The minority continued, "While this act of violence and treason, and the alarm, suspicion, suffering and death it involves are so deplorable, we cannot but see that the lessons which it teaches furnish many considerations of security against its repetition", not the least of which was that the ages might not produce another John Brown and provide him with resources.

An interesting footnote to the committee's hearing and dueling reports is that, shortly after the Senate adopted the resolution to establish the select committee, Senator William Bigler, Democrat from Pennsylvania, offered a bill, designated S. 72, that empowered that the President to summon and employ the militia "whenever the United States, or any State or Territory thereof, shall be invaded, or be in in imminent danger of invasion, from any place whatever, whether external or internal, to the United States". The bill was referred to the select committee on the invasion of Harper's Ferry. When Senator Mason offered the committee's report to the Senate, he also moved that the committee be relieved of any further obligation to consider Bill S. 72.

When after the 1860 election the states of the deep south began to secede, President James Buchanan lamented that, although he believed that secession was unlawful, he lacked to authority to take action against it. Had Bill S. 72 become law, it might have provided the legal authority that the president said he lacked based upon the argument that the secession governments constituted domestic invasions. If it had been enacted and provided the power, the question remains whether President Buchanan would have had the backbone to use it.

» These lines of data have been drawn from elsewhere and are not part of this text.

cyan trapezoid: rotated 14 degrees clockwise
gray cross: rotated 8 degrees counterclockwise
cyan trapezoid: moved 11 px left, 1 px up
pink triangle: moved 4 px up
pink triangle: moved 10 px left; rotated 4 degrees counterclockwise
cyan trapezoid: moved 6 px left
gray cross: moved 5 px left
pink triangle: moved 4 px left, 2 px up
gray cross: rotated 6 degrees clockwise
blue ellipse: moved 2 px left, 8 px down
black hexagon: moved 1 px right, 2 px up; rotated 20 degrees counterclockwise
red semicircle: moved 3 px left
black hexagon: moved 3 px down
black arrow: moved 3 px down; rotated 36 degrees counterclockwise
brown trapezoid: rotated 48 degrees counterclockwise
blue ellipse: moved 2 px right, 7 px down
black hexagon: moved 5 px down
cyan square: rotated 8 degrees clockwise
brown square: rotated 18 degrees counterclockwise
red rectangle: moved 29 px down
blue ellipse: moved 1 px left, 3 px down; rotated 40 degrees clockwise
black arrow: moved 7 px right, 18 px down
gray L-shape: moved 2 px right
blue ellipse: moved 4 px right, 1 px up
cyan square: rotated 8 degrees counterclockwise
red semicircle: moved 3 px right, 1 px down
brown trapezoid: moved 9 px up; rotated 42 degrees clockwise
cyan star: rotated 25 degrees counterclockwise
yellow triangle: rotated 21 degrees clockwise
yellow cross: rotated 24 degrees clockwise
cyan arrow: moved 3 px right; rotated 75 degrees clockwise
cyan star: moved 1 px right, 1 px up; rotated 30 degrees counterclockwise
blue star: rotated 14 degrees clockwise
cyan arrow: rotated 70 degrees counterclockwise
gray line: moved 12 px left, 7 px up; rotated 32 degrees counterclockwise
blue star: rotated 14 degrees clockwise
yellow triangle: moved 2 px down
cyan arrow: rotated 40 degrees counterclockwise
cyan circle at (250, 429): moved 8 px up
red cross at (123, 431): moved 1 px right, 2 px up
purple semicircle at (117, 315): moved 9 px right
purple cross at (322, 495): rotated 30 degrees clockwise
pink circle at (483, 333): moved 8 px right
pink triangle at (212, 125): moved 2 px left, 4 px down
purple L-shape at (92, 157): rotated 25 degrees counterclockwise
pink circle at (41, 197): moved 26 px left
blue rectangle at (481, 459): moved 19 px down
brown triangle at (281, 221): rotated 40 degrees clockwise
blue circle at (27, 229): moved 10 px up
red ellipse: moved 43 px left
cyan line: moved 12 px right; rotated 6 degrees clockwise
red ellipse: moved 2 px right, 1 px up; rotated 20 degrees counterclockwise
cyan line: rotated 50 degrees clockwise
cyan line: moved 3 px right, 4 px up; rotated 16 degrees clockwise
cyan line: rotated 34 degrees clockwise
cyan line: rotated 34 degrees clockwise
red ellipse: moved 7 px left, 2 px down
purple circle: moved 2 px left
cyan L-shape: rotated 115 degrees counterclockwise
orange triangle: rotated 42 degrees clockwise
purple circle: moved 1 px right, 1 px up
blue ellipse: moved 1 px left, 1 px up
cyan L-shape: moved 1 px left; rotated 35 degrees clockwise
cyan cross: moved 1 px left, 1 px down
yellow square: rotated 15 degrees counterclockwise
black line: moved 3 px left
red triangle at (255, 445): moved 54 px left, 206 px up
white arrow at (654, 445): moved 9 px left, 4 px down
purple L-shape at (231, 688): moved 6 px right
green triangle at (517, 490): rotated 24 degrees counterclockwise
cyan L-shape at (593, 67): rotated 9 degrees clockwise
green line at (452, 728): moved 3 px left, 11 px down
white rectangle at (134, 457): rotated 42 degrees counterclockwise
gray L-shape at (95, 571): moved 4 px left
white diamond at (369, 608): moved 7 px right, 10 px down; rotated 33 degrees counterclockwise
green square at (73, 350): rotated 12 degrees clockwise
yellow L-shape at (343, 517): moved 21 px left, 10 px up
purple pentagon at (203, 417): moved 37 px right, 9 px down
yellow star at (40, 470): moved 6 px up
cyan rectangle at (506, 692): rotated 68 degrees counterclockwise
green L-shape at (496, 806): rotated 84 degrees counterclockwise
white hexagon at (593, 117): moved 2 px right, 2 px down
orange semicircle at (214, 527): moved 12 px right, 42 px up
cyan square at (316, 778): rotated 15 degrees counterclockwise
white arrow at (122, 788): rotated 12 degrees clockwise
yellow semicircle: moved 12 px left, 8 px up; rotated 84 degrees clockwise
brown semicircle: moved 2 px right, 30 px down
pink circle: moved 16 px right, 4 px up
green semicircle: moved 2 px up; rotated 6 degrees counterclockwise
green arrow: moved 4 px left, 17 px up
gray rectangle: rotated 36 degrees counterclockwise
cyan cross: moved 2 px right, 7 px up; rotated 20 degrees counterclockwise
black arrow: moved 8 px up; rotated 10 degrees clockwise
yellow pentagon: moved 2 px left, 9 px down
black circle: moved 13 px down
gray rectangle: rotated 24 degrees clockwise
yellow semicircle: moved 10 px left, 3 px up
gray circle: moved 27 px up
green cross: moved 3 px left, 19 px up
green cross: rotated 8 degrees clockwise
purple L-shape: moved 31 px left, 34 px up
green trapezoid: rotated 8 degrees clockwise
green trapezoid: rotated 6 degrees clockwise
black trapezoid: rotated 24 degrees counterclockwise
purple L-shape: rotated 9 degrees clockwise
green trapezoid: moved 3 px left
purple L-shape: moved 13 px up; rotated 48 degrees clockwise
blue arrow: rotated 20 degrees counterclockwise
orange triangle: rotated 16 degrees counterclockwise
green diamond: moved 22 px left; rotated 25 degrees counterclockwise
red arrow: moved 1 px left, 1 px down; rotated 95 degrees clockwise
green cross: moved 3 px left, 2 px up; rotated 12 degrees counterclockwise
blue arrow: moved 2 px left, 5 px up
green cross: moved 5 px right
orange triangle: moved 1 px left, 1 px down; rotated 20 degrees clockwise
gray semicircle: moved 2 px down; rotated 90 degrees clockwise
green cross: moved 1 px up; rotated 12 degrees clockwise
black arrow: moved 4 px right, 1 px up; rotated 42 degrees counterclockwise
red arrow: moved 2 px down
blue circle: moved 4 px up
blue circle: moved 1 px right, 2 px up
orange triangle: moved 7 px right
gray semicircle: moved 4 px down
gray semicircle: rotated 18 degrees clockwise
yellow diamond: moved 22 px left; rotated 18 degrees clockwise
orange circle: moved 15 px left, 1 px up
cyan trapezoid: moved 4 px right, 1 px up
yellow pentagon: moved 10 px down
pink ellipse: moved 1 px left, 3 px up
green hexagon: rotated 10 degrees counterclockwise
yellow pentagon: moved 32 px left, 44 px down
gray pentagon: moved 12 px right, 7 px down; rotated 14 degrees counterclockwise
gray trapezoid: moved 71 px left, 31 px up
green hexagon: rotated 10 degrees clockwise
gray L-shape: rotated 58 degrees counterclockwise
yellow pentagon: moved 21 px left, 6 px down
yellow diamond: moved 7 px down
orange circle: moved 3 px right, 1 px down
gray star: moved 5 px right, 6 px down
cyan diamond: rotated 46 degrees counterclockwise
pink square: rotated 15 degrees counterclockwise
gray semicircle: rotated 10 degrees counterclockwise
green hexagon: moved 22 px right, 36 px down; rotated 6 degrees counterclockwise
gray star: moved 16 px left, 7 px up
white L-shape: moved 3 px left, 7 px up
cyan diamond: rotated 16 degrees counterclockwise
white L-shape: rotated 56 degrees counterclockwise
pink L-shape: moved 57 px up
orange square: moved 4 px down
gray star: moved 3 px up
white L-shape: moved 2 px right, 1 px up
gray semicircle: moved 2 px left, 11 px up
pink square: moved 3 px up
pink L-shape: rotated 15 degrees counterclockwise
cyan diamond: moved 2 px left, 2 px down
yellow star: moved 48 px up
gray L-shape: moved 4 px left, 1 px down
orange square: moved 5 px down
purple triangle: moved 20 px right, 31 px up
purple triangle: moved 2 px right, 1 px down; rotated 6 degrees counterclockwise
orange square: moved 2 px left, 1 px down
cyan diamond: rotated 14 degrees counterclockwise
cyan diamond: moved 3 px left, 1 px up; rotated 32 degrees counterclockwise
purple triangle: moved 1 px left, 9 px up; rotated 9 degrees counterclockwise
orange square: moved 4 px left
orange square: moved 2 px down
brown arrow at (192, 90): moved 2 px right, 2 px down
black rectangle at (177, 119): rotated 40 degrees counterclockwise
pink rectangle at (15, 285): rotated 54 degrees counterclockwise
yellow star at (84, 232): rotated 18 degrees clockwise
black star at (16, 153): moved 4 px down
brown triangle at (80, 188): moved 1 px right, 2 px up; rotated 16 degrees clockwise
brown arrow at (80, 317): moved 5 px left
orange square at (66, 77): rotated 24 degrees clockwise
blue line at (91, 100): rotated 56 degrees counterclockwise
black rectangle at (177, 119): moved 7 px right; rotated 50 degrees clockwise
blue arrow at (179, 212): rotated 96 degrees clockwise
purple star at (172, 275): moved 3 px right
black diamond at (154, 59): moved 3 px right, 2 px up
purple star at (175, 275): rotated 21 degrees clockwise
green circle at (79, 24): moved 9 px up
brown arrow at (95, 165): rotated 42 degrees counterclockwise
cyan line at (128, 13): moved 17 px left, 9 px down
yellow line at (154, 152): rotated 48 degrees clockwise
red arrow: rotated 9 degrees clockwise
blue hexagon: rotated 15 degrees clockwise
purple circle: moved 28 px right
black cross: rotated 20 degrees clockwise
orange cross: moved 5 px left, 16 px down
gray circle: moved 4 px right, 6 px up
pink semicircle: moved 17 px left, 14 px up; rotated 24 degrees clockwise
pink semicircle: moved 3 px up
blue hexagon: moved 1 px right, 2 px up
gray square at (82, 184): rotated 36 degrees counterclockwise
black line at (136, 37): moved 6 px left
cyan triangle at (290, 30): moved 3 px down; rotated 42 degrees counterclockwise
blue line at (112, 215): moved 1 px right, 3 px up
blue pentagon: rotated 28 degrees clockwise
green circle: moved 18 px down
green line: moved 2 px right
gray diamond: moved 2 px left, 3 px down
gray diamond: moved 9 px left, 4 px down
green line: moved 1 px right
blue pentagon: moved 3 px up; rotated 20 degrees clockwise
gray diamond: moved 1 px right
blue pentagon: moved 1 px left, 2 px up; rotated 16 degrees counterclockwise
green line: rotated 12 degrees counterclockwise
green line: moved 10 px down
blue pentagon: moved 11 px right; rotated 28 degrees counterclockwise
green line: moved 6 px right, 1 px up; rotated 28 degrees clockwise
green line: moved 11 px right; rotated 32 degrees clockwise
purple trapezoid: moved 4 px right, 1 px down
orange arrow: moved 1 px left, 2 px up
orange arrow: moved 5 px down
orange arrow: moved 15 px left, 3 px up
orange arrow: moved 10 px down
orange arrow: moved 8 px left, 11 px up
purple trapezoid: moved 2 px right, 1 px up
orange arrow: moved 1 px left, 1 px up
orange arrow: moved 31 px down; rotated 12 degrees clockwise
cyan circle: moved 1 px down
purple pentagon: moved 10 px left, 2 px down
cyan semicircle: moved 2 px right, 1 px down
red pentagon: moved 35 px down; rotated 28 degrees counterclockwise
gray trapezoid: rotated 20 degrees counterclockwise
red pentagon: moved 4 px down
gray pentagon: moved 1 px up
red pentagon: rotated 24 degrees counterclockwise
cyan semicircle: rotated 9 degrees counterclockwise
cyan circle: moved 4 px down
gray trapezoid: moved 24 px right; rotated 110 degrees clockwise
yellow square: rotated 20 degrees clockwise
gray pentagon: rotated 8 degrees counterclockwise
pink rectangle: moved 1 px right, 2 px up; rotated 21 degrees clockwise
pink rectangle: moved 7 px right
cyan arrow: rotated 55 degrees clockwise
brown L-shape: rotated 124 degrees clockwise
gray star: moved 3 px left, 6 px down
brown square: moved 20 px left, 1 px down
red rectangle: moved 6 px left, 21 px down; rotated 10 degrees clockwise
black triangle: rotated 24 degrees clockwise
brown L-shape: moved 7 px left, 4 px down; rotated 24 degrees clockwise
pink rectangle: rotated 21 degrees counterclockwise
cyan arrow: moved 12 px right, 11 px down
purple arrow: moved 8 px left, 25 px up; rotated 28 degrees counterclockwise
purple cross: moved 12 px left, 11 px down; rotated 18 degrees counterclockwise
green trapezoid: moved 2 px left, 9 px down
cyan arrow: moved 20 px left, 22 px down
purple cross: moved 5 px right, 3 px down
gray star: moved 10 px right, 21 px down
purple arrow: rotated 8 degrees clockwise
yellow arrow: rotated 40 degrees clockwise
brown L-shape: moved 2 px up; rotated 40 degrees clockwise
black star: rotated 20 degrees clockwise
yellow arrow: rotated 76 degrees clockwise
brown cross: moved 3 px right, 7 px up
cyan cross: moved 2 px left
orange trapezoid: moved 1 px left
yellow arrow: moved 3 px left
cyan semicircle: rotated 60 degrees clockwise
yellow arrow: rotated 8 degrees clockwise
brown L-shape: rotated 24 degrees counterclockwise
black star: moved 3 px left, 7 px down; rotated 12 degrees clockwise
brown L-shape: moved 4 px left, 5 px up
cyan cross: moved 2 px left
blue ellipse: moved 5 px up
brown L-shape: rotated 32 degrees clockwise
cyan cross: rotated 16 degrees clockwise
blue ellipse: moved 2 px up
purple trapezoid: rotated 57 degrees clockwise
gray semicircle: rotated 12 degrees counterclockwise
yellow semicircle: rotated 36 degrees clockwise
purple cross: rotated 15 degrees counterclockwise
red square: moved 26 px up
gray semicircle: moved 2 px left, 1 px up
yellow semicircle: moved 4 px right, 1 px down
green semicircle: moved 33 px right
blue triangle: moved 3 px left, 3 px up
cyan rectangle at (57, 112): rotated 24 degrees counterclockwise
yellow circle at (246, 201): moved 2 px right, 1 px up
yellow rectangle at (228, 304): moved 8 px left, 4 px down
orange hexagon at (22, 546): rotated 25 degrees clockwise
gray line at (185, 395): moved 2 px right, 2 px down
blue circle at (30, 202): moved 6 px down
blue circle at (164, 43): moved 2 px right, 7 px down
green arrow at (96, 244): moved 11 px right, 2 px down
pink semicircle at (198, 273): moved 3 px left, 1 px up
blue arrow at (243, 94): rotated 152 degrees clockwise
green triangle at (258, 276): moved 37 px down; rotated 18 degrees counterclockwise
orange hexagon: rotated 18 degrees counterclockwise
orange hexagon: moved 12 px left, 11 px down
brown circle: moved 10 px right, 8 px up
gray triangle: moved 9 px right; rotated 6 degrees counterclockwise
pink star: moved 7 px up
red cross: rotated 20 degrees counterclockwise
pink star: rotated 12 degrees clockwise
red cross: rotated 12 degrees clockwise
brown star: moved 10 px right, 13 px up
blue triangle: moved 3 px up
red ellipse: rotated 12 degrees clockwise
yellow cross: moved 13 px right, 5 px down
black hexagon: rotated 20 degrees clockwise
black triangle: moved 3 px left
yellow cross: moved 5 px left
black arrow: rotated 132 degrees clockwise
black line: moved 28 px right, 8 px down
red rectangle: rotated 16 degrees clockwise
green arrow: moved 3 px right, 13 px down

President Buchanan has never rank highly within the pantheon or American deities, so it is easy to think ill of him. President Buchanan had sent a vessel to Charleston with supplies for the garrison at Fort Sumter, but Confederate batteries at the mouth of the harbor fired on it and drove it away. President Lincoln advised the Confederates that he was sending food to Fort Sumter, but if the expedition was fired upon it would put ashore additional troops and ammunition. General Pierre G.T. Beauregard, in commend of Confederate forces at Charleston, regarded Fort Sumter, if held by an adequate force, a perfect Gibraltar. The situation forced the Confederates to fire on the fort before it was strengthened. When the Confederates fired on the national flag, they largely unified northern public opinion in favor of using force to preserve the Union, a luxury that President Buchanan did not enjoy.